Interest rates are down to lowest since 1985

Inflation rate is trending downwards

Depreciation has slowed down to an enviable low of 2.2% for 2004, the unpredictable cedi, praise the Lord is showing some stability. It even appreciated against some currencies

Corporate taxes are down to around 28.5%

Ghana has sustained a soverign rating of B+ from both Fitch and Standard and Poors in 2004.

Total debt relief may probably exceed US$4.1 billion Foreign reserves in the region of US1.5 billion as at 1st quarter of 2005 (about three and a half months import cover)

The reason for the excitement is that on one hand critics and opponents of the government are yelling about untold hardships upon the people. Yet, on the other hand, things are looking up and very quickly too. The Bank of Ghana Composite Index, the CIEA (which measures business confidence) is already up the first quarter of 2005 by 13.4% over the same period last year. This clearly means business confidence is rising. Last year and the year before the Ghana Stock Exchange (GSE) yielded world leading returns, 87%and 142% (in real terms) respectively. Turnover in the GSE also increased significantly. There has been an increase in the number of new cars purchased domestically and registered in the past two years than there were over the previous five years. There are more shops being opened all over the city than ever. South African retailer Woolworth has identified opportunities and opened new shops in Accra. A new supermall project involving the IFC (of the World Bank) is about to begin construction. Coca Cola is selling (by volume) more than ever. Between 2002 and 2004 sales volume grew by 71%. These are definitely significant as indicators of a growing market. There is also an apparently illusive boom in commerce business in Accra with almost every free corner being converted into a shop. The mining industry traditionally the mainstay of Ghana's economy, has seen significant investment last year, with the biggest world's biggest mining company Newmont and AngloGold Ashanti all in attendance. Goldfields recently invested over US$200 million to develop two mines in Ghana. Newmont is about to start a greenfields project in Ghana and are likely to invest more than the US$400 million already sunk in.

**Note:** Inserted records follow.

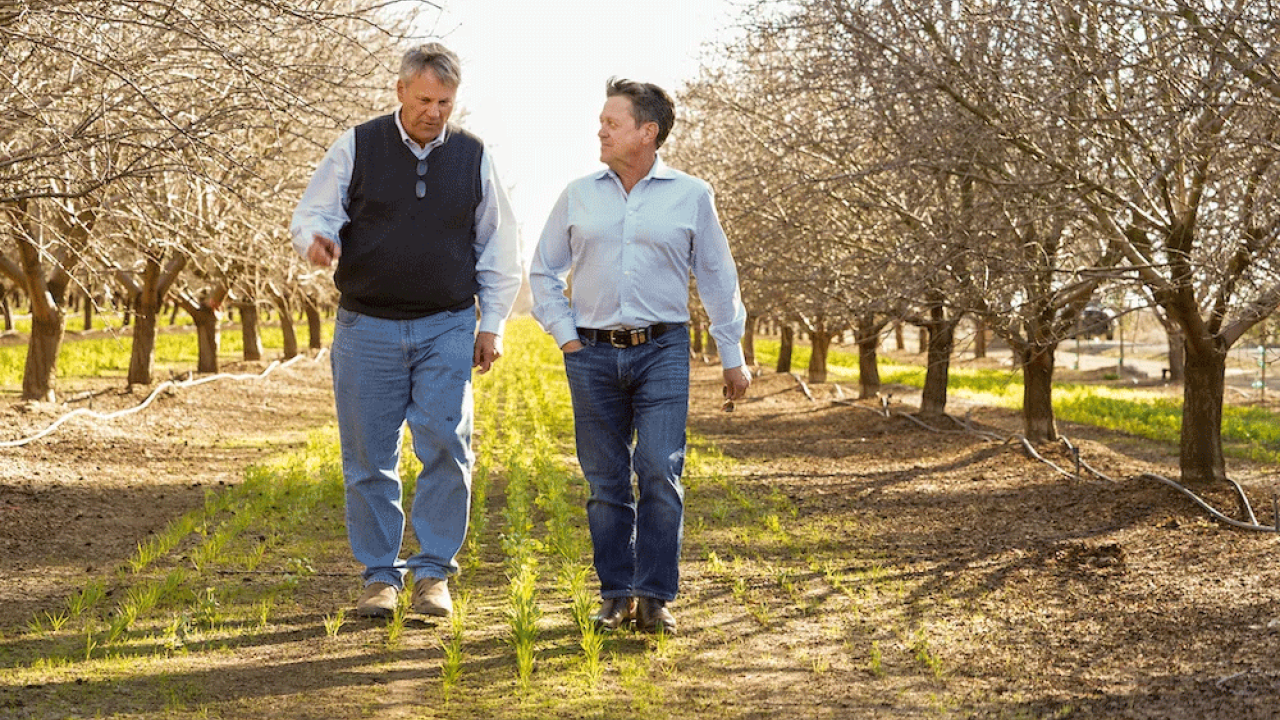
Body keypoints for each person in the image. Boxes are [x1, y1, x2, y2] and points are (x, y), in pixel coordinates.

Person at [290, 43, 522, 619]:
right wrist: (316, 240)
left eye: (445, 101)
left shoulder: (472, 156)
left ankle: (434, 573)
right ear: (400, 92)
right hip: (366, 325)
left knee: (447, 446)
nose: (434, 112)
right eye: (424, 100)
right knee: (369, 456)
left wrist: (491, 324)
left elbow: (498, 245)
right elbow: (313, 213)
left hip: (446, 324)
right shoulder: (359, 145)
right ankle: (379, 576)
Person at [529, 78, 751, 635]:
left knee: (658, 468)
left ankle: (654, 595)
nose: (600, 130)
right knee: (605, 480)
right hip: (592, 353)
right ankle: (615, 592)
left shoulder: (692, 195)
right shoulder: (577, 194)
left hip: (663, 349)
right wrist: (567, 335)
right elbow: (543, 272)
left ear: (646, 133)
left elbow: (719, 278)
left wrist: (732, 354)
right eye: (602, 121)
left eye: (612, 122)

Cocoa exports hit an all time high of approximately 739,894 tonnes in 2004 due to a new maintenance and spraying policy and better pricing for farmers. Two Nigerian banks Guaranty Trust and Standard Trust have set up shop in Ghana. Alcoa have signed an MOU to invest in VALCO, Prince Al Waleed, one of the worlds richest people, is investing in a new hotel to be run by the Movenpick (?) group. The long and short is that things are happening and good things too. Investors , most of them foreign seem to be seeing something many of us here are not. Now government needs to motivate us all to be up and doing……

So what is the problem? Is it that we have replaced nation building with politics and so everything good or bad is given a political implication? Maybe we all need to step back and ask what we really want and how we can achieve it than start brandishing placards, guns and cutlasses. After all we naturally endorse the fact that the ballot box is the ultimate decider so if we made mistakes with our vote its our own fault, but if we are benefiting then it is to our credit for having made the right choice…and the real icing on the cake will come when we have taken advantage of the opportunities that are opening in the market and worked hard. Afterall, no where in this world is anyone going to put money in any ones pocket…it is up to the individual to work for it…. Whilst people from outside are seeing our potential and opportunities, we are inside strangling our initiatives, our abilities to create our wealth, our dynamism to death. There is a silent disquiet about our dear Ghana. Those of us inside think there is a lot wrong, many outside especially in the West African sub-region think there is a lot right. Development I have come to discover, is a mindset. Lets change our mindset and all help build a better Ghana and stop thinking the glass is half empty…. and draining empty.